> Data to use:
++++++++++

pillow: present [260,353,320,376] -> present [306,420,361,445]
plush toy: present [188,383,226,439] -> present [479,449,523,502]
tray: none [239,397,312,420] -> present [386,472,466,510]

++++++++++

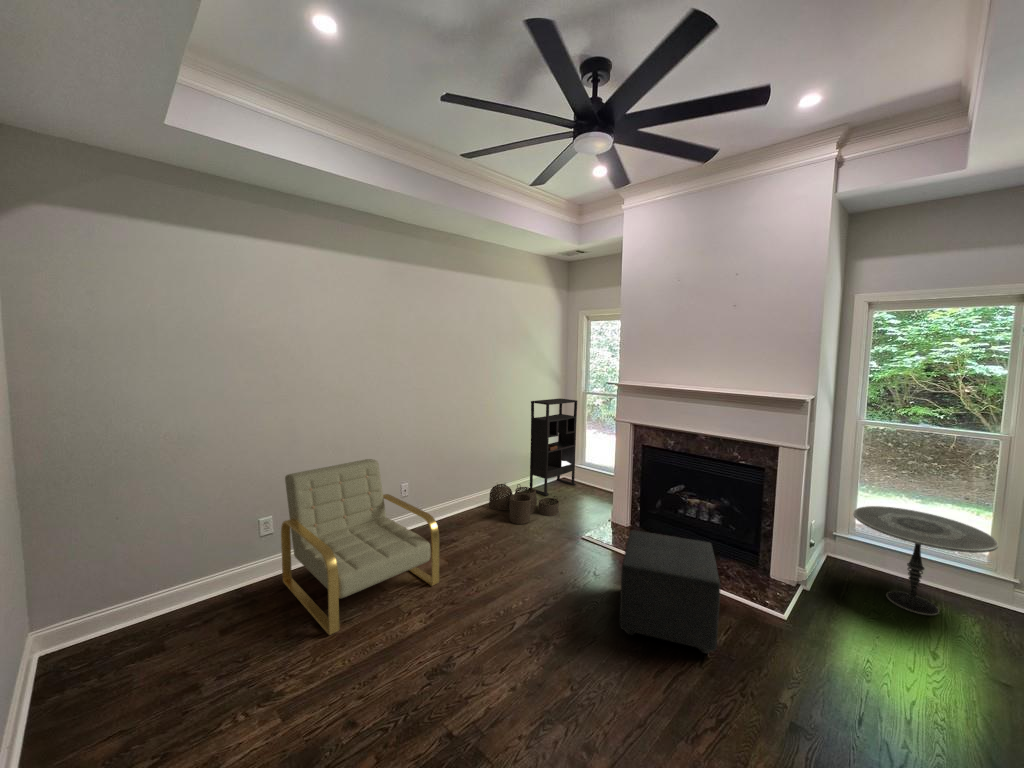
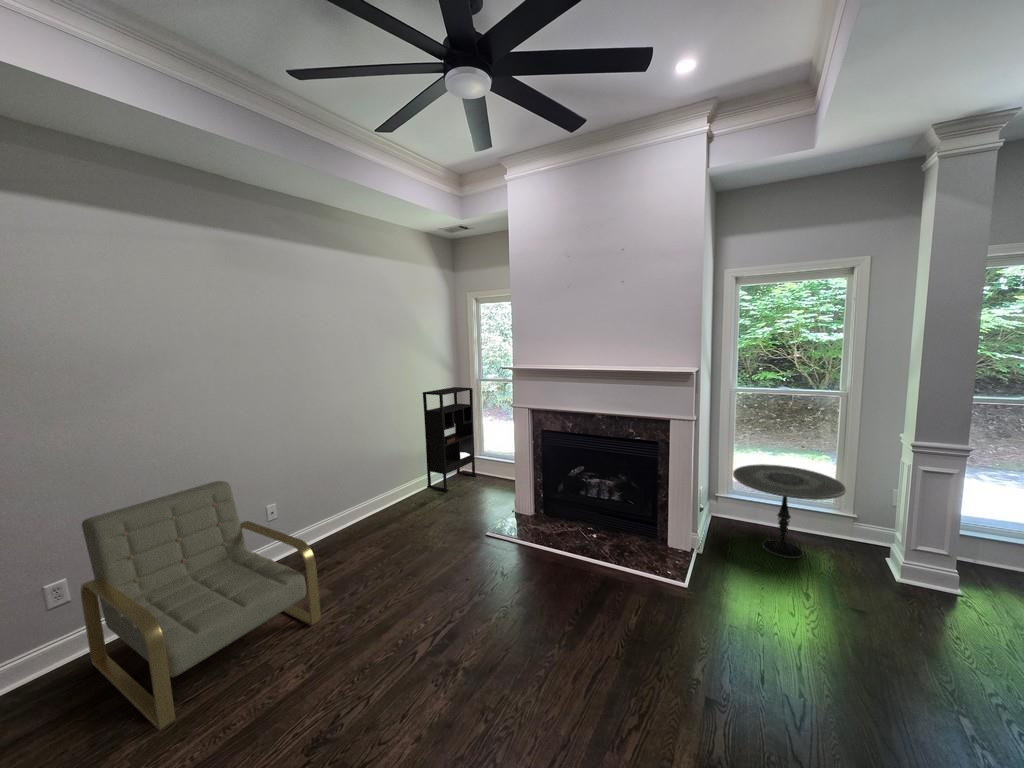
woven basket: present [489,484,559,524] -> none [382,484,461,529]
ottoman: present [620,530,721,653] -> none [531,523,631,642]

++++++++++

> Directions for this task: Take the entries above and return only the lines from the one with "woven basket: present" to the one with "ottoman: present [620,530,721,653]", both included, unchanged.

> Task result:
woven basket: present [489,484,559,524] -> none [382,484,461,529]
ottoman: present [620,530,721,653] -> none [531,523,631,642]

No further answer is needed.